Why isn’t there a roomba that cuts grass? Probably some stupid law about sending a blade wielding robot out into the neighborhood.
7:01 AM: D̶r̶i̶n̶k̶ ̶c̶o̶f̶f̶e̶e̶ Build your 3 year old a blanket fort.
7:10: D̶r̶i̶n̶k̶ ̶c̶o̶f̶f̶e̶e̶ play house.
7:45: D̶r̶i̶n̶k̶ ̶c̶o̶f̶f̶e̶e̶ Resolve conflict between your 3 year old’s toys.
8:20: D̶r̶i̶n̶k̶ ̶c̶o̶f̶f̶e̶e̶ Fix the blanket fort.
9:00 AM: Drink cold coffee.
Me: I really can’t stay
Him: Baby it’s cold outside
Me: I’ve got to go away
Him: Baby it’s cold outside
Me: Just let me go!
Manager of Hotel California *walks over* is there a problem?
Pilot: “What does this button do?”
*intercom turns on*
Pilot: “Doesn’t do anything. Not sure what any of these buttons do.”
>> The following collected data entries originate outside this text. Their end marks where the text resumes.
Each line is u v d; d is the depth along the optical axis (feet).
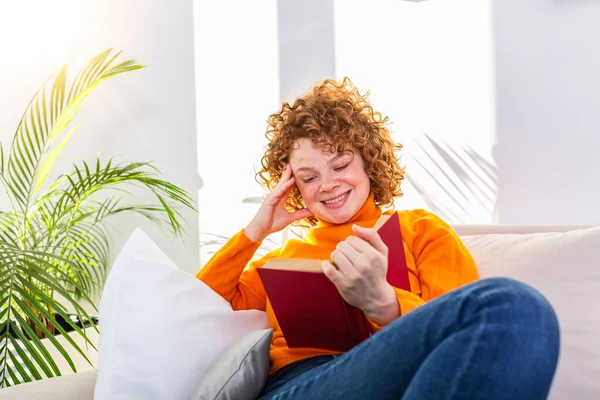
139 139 8.04
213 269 4.50
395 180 4.89
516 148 6.61
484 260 4.32
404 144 7.07
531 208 6.59
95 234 8.16
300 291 3.18
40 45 8.21
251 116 7.68
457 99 6.82
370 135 4.58
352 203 4.29
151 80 7.96
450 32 6.81
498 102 6.65
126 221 8.13
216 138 7.80
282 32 7.50
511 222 6.68
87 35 8.09
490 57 6.65
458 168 6.87
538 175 6.54
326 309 3.20
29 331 4.83
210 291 4.00
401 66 7.02
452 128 6.87
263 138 7.64
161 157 7.98
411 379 2.52
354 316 3.20
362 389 2.66
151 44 7.93
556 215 6.49
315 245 4.46
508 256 4.24
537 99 6.48
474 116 6.77
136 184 8.04
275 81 7.57
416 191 7.07
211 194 7.86
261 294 4.61
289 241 4.69
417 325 2.52
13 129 8.30
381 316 3.15
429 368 2.33
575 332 3.77
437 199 6.98
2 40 8.30
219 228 7.86
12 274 5.08
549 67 6.40
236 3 7.66
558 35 6.35
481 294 2.37
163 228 8.02
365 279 3.00
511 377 2.21
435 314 2.46
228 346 3.84
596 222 6.32
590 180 6.32
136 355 3.64
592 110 6.26
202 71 7.80
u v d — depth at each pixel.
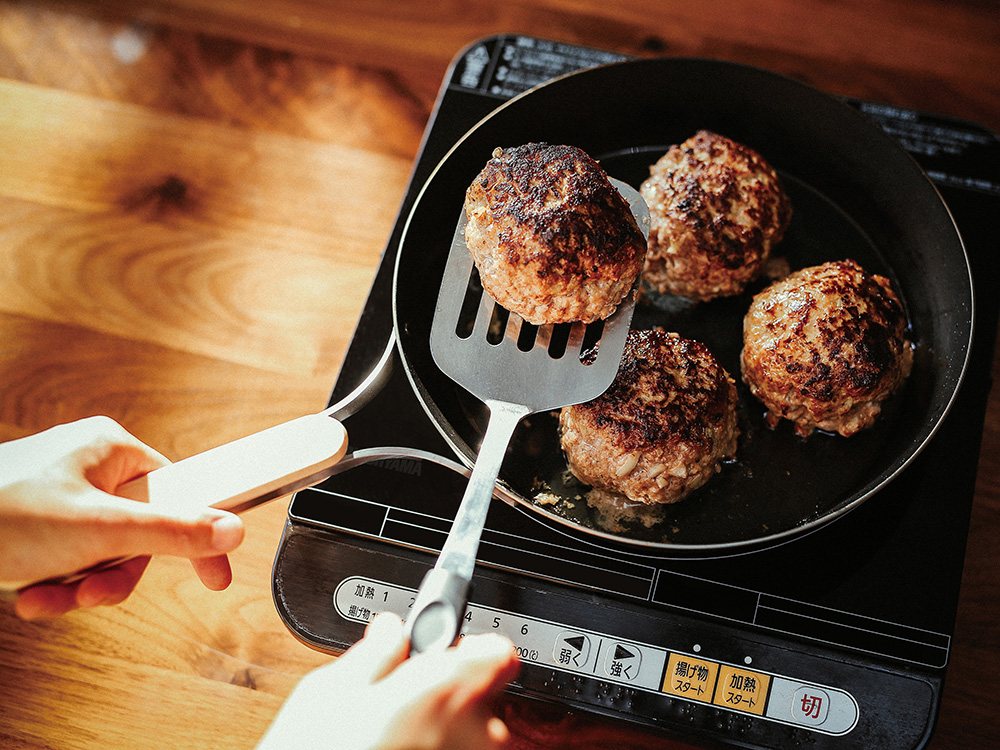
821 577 0.34
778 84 0.39
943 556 0.34
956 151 0.42
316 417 0.31
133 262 0.43
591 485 0.35
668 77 0.40
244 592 0.36
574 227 0.32
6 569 0.28
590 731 0.34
Hear me out. Cauliflower made out of pizza crust.
BOSS: Why aren’t these documents attached together?
ME: Sorry I couldn’t find my…[suddenly forgets the word stapler]…desk crocodile
I now pronounce you slowly and phonetically.
I don’t sweat Friday13. I’m not superstitious. I just take off to a nice quiet cabin in the woods, slaughter a pack of teenagers, then chill
ME *enters new password*
COMPUTER: Ok
M: Aren’t u going tell me it’s too weak?
C: I’ve seen your life & more criticism just seems unkind
Girl: *blowing kisses to boyfriend across the room*
Me: *runs in and swats kisses out of the air*
What should we call this portable computer?
SOME GUY: Laptop
[everyone applauds…w/ tears in my eyes i crumple a paper that says Kneeputer]
The way my kids use sunscreen they’ll never get a sunburn on their bathroom floor
my friend said she won’t hang out with me anymore because I described a pigeon we saw at the park as “thicc”
*tosses incriminating letter into the fireplace*
ME: will someone please light a fire in this fireplace
me: *joking* i’m always right! i’m NEVER wrong.
7: well. sometimes you are. remember when –
me: shut up
You can usually win any arm wrestling contest by simultaneously leaning in for a kiss.
And now as I don my mask in the grocery store I know I have but fifteen seconds before my glasses fog up and my cart becomes a lethal weapon.
Him: The smell of marinara reminds me of my grandma
Me: That’s cause your nose is connected to the limbic system of your brain where emotions are processed! Your olfactory nerve gettin all up in your amygdala and jumpin on good memories
Waiter: Ma’am please return to your table
Actually, Frankincense was the name of the doctor who created it. You’re thinking of Frankincense’s monster.
My parents are still threatening to put me up for adoption.
my kids are fillibustering the hell out of this bedtime
Doing best/worst parts of our day at dinner w 3yo:
Him: The best part of my day was-
Me (Came into his preschool class to read to them today): yeah?
Him: Watching TV.
Me: Oh, ok.
Him: Wait! No! I just remembered!
Me: yeah???
Him: When I got the ketchup from the fridge.
*doesn’t turn down whale sounds relaxation cd while being pulled over*
saw a hinge profile that said “dom. cinephile.” like what, are you gonna tie me up with an HDMI cable and make me watch the seventh seal?